1
votes

After using mice to create 50 imputations of my dataset, I am keen to use the package glmnet to run an elastic net. I understand that the appropriate way to analyse imputed data is by applying the with and pool functions to the mids object created when mice(x,...) is run, but glmnet requires its data to be fed as a matrix. Both model.matrix and build.x can be used to convert a generic data frame to a matrix. The mids object can be converted to a data.frame; however, using the available data as a single dataset would appear to undermine the whole imputation process.

Example:

df <- mice::nhanes
imp <- mice(df) #impute data
com <- complete(imp, "long", TRUE) #creates data frame
mat <- build.x(bmi ~ age + hyp + chl, com, contrasts = FALSE)
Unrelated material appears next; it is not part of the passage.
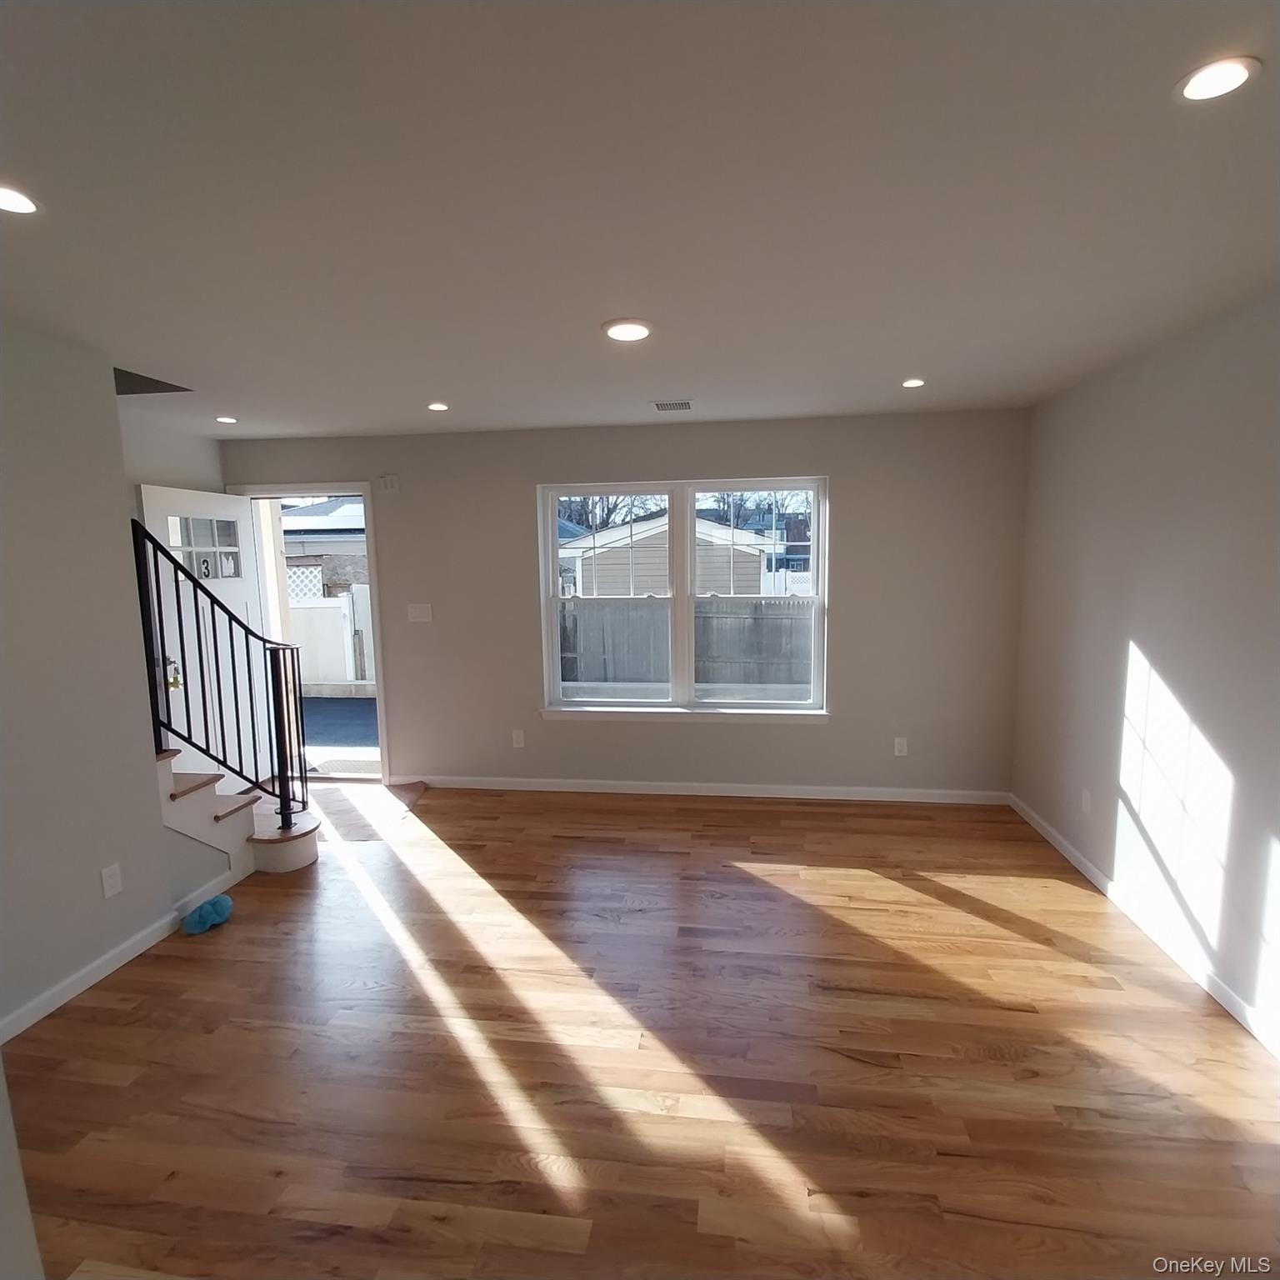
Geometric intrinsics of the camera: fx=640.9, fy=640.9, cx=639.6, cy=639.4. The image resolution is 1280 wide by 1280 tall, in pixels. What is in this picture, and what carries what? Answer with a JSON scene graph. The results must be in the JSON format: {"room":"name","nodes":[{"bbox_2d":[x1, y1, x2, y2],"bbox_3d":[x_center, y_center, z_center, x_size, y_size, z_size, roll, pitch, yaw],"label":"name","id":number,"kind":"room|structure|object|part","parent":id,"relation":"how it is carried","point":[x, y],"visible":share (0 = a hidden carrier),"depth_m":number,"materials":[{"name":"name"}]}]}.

Assuming the imputations are accurate, what is the most appropriate way to preserve the imputations and create the relevant matrices for use in glmnet?

1

1 Answers

2
votes

The easiest way to do this is to use my glmnetUtils package, which implements a formula/data frame interface for glmnet. Then fit your elastic net like with any other R model-building function.

install.packages("glmnetUtils")
library(glmnetUtils)

# ... do whatever is required to create an analysis data frame ...

glmnet(bmi ~ age + hyp + chl, data=com)